Consigne:
Dans l'article sur la biodiversité marine de la Manche, quelle espèce de poisson ne trouvera-t-on probablement plus dans les décennies à venir ?

Document source:
Anomalies thermiques, "nanisme" du plancton: en Manche, la bioversité marine en souffrance
Sur la plage de Wimereux (Pas-de-Calais), en cette semaine de canicule, la température ressentie atteint jusqu'à 42°C. Les baigneurs affluent, en quête de fraîcheur dans la Manche. Mais la mer aussi affiche des températures exceptionnelles, conduisant à l'appauvrissement de sa biodiversité.
À quelques mètres des baigneurs, deux silhouettes en salopettes imperméables s'éloignent du rivage. Grégory Beaugrand, directeur de recherche au CNRS, et son technicien disposent d'une courte fenêtre de temps pour réaliser leurs prélèvements.
Chronomètre en main, ils s'avancent dans la mer jusqu'à avoir l'eau à la taille. Pendant une minute, ils tractent un filet avec un bidon au bout, destiné à prélever du zooplancton, une source essentielle de nourriture pour de nombreuses espèces marines.
"Grâce à ces organismes, on peut avoir une idée des effets environnementaux sur les écosystèmes", explique M. Beaugrand, qui travaille au Laboratoire d'Océanologie et de Géosciences (LOG) de Wimereux, qui associe le CNRS, l'Institut de recherche pour le Développement (IRD) et les universités de Lille et du Littoral Côte d'Opale.
De retour au laboratoire situé à côté de la plage, l'échantillon est scruté au microscope.
Le scientifique observe des espèces de plancton "assez précoces" pour la saison, et constate que les organismes qu'il prélève régulièrement sont de plus en plus petits: "plus la température augmente, plus la taille des organismes diminue".
"On a un changement dans la proportion des espèces caractérisant les eaux froides et les eaux chaudes avec un phénomène de nanisme adaptatif" du plancton, explique-t-il.
Or, quand la composition du plancton se modifie, "tous les niveaux" de la chaîne alimentaire changent aussi: "Les poissons qui aiment les eaux froides sont en train de disparaître" de la Manche, s'inquiète-t-il.
"Par exemple, la morue de l'Atlantique est une espèce qu'on ne trouvera probablement plus dans les décennies qui viennent à cause du dérèglement climatique (...). On note aujourd'hui beaucoup de sardines. Avant, on avait du hareng qui arrivait mi-octobre, maintenant il arrive beaucoup plus tardivement et dans des quantités beaucoup plus faibles".
- Canicules marines -
"Lorsqu'on traite les grandes bases de données climatiques, qu'on prend comme période de référence la période des années 1960-1989, on constate des anomalies de température très importantes dans certaines régions du globe pour mai 2026", indique M. Beaugrand.
"On ne peut plus stopper le phénomène, mais on peut l'atténuer si on diminue notablement nos émissions de gaz à effet de serre dans l'atmosphère", martèle le scientifique, qui a le sentiment d'alerter en vain depuis des décennies.

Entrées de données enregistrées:

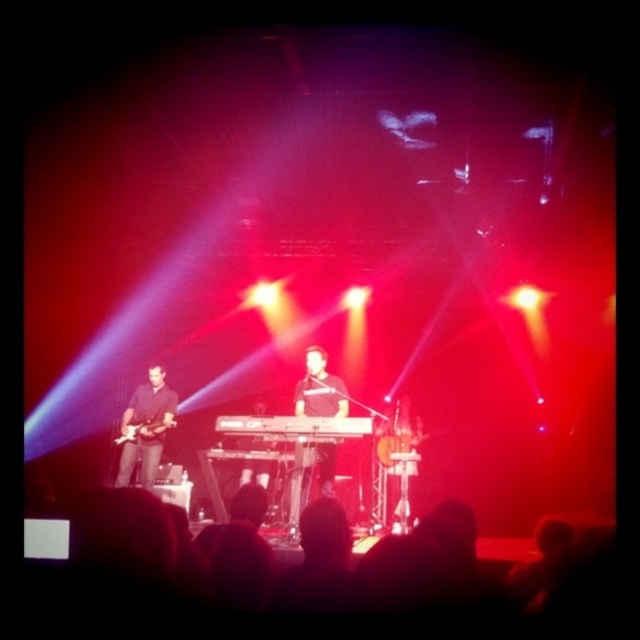
Which is behind, point (305, 362) or point (221, 426)?

The point (305, 362) is more distant.

Does point (326, 464) come closer to viewer compared to point (278, 419)?

No.

Does point (321, 358) come behind point (276, 416)?

No, it is in front of (276, 416).

Identify the location of black matte keyboardist at center. (320, 388).

Can you confirm if black matte guitar at left is bigger than black plastic keyboard at center?

Yes, black matte guitar at left is bigger than black plastic keyboard at center.

Identify the location of black matte guitar at left. The image size is (640, 640). (145, 428).

Does black matte keyboardist at center have a greater height compared to metallic electric guitar at left?

Correct, black matte keyboardist at center is much taller as metallic electric guitar at left.

Is black matte keyboardist at center shorter than metallic electric guitar at left?

No.

Which is behind, point (323, 394) or point (145, 435)?

Positioned behind is point (145, 435).

The width and height of the screenshot is (640, 640). I want to click on black matte keyboardist at center, so click(x=320, y=388).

Votre réponse:
La morue de l'Atlantique.